→ Source data:
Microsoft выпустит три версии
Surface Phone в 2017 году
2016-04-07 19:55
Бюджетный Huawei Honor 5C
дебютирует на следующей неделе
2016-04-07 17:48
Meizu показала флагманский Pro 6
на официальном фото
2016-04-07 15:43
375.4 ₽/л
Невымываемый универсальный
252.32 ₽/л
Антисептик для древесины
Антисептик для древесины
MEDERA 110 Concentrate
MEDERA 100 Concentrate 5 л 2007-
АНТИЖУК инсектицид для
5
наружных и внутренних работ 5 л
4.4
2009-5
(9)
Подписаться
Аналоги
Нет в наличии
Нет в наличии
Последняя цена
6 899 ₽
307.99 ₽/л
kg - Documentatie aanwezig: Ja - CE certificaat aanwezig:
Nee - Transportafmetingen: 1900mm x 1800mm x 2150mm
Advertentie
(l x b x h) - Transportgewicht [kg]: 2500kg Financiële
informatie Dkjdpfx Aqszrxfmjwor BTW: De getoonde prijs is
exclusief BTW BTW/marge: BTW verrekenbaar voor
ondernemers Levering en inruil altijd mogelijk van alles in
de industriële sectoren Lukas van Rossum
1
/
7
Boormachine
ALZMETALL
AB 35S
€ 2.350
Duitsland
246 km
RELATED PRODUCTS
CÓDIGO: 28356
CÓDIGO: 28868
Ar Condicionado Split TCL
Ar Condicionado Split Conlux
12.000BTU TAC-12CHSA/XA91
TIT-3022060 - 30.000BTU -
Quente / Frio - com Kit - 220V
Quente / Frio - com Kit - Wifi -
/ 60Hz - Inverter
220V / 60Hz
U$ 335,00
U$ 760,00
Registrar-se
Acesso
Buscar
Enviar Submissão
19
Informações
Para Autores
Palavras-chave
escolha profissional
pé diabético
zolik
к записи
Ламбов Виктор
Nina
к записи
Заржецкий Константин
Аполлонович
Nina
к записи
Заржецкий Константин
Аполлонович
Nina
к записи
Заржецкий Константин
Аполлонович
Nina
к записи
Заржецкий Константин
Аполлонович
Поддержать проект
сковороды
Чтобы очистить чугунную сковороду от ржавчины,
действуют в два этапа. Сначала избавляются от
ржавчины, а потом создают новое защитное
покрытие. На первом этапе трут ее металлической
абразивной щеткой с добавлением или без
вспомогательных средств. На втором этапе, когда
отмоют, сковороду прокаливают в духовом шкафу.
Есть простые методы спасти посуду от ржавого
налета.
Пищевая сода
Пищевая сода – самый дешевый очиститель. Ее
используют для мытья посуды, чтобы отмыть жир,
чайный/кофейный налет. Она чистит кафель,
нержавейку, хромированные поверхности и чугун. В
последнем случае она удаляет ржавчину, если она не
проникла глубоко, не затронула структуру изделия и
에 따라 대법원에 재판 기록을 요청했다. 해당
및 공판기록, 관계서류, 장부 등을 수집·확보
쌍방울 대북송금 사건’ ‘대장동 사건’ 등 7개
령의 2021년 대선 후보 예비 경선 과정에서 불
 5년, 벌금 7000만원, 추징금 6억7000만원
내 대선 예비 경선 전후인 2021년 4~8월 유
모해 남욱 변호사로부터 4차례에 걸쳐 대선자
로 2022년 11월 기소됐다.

→ Work request:
Search the material above for the string "Frio". Show every line that holds it.

→ Answer to this exercise:
Quente / Frio - com Kit - 220V
Quente / Frio - com Kit - Wifi -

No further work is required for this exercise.